Across the following data, state how many lines include the word "JFileDownloader". Provide the number alone.

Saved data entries

▬▬▬

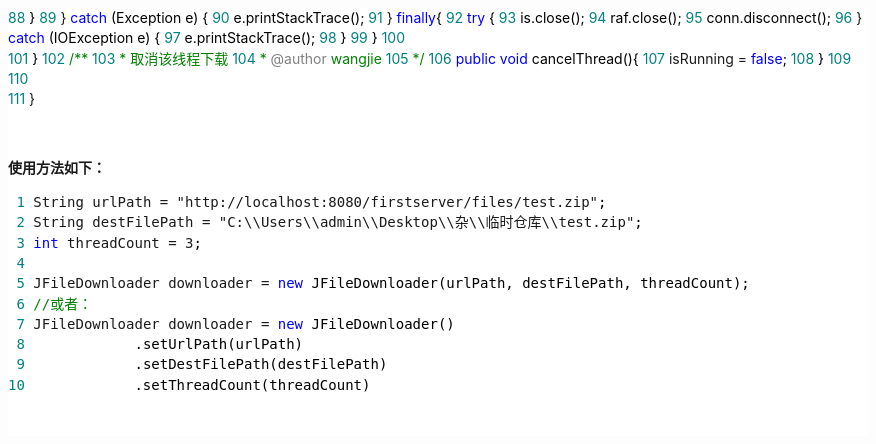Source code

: </span><span style="color: #008080;"> 88</span> <span style="color: #000000;">            }
</span><span style="color: #008080;"> 89</span>         } <span style="color: #0000ff;">catch</span><span style="color: #000000;"> (Exception e) {
</span><span style="color: #008080;"> 90</span> <span style="color: #000000;">            e.printStackTrace();
</span><span style="color: #008080;"> 91</span>         } <span style="color: #0000ff;">finally</span><span style="color: #000000;">{
</span><span style="color: #008080;"> 92</span>             <span style="color: #0000ff;">try</span><span style="color: #000000;"> {
</span><span style="color: #008080;"> 93</span> <span style="color: #000000;">                is.close();
</span><span style="color: #008080;"> 94</span> <span style="color: #000000;">                raf.close();
</span><span style="color: #008080;"> 95</span> <span style="color: #000000;">                conn.disconnect();
</span><span style="color: #008080;"> 96</span>             } <span style="color: #0000ff;">catch</span><span style="color: #000000;"> (IOException e) {
</span><span style="color: #008080;"> 97</span> <span style="color: #000000;">                e.printStackTrace();
</span><span style="color: #008080;"> 98</span> <span style="color: #000000;">            }
</span><span style="color: #008080;"> 99</span> <span style="color: #000000;">        }
</span><span style="color: #008080;">100</span>         
<span style="color: #008080;">101</span> <span style="color: #000000;">    }
</span><span style="color: #008080;">102</span>     <span style="color: #008000;">/**</span>
<span style="color: #008080;">103</span> <span style="color: #008000;">     * 取消该线程下载
</span><span style="color: #008080;">104</span> <span style="color: #008000;">     * </span><span style="color: #808080;">@author</span><span style="color: #008000;"> wangjie
</span><span style="color: #008080;">105</span>      <span style="color: #008000;">*/</span>
<span style="color: #008080;">106</span>     <span style="color: #0000ff;">public</span> <span style="color: #0000ff;">void</span><span style="color: #000000;"> cancelThread(){
</span><span style="color: #008080;">107</span>         isRunning = <span style="color: #0000ff;">false</span><span style="color: #000000;">;
</span><span style="color: #008080;">108</span> <span style="color: #000000;">    }
</span><span style="color: #008080;">109</span>     
<span style="color: #008080;">110</span>     
<span style="color: #008080;">111</span> }</pre>
</div>
</div>

&nbsp;

**使用方法如下：**

<div class="cnblogs_code">
<pre><span style="color: #008080;"> 1</span> String urlPath = "http://localhost:8080/firstserver/files/test.zip"<span style="color: #000000;">;
</span><span style="color: #008080;"> 2</span> String destFilePath = "C:\\Users\\admin\\Desktop\\杂\\临时仓库\\test.zip"<span style="color: #000000;">;
</span><span style="color: #008080;"> 3</span> <span style="color: #0000ff;">int</span> threadCount = 3<span style="color: #000000;">;
</span><span style="color: #008080;"> 4</span> 
<span style="color: #008080;"> 5</span> JFileDownloader downloader = <span style="color: #0000ff;">new</span><span style="color: #000000;"> JFileDownloader(urlPath, destFilePath, threadCount);
</span><span style="color: #008080;"> 6</span> <span style="color: #008000;">//</span><span style="color: #008000;">或者：</span>
<span style="color: #008080;"> 7</span> JFileDownloader downloader = <span style="color: #0000ff;">new</span><span style="color: #000000;"> JFileDownloader()
</span><span style="color: #008080;"> 8</span> <span style="color: #000000;">            .setUrlPath(urlPath)
</span><span style="color: #008080;"> 9</span> <span style="color: #000000;">            .setDestFilePath(destFilePath)
</span><span style="color: #008080;">10</span> <span style="color: #000000;">            .setThreadCount(threadCount)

▬▬▬

* Task output: 2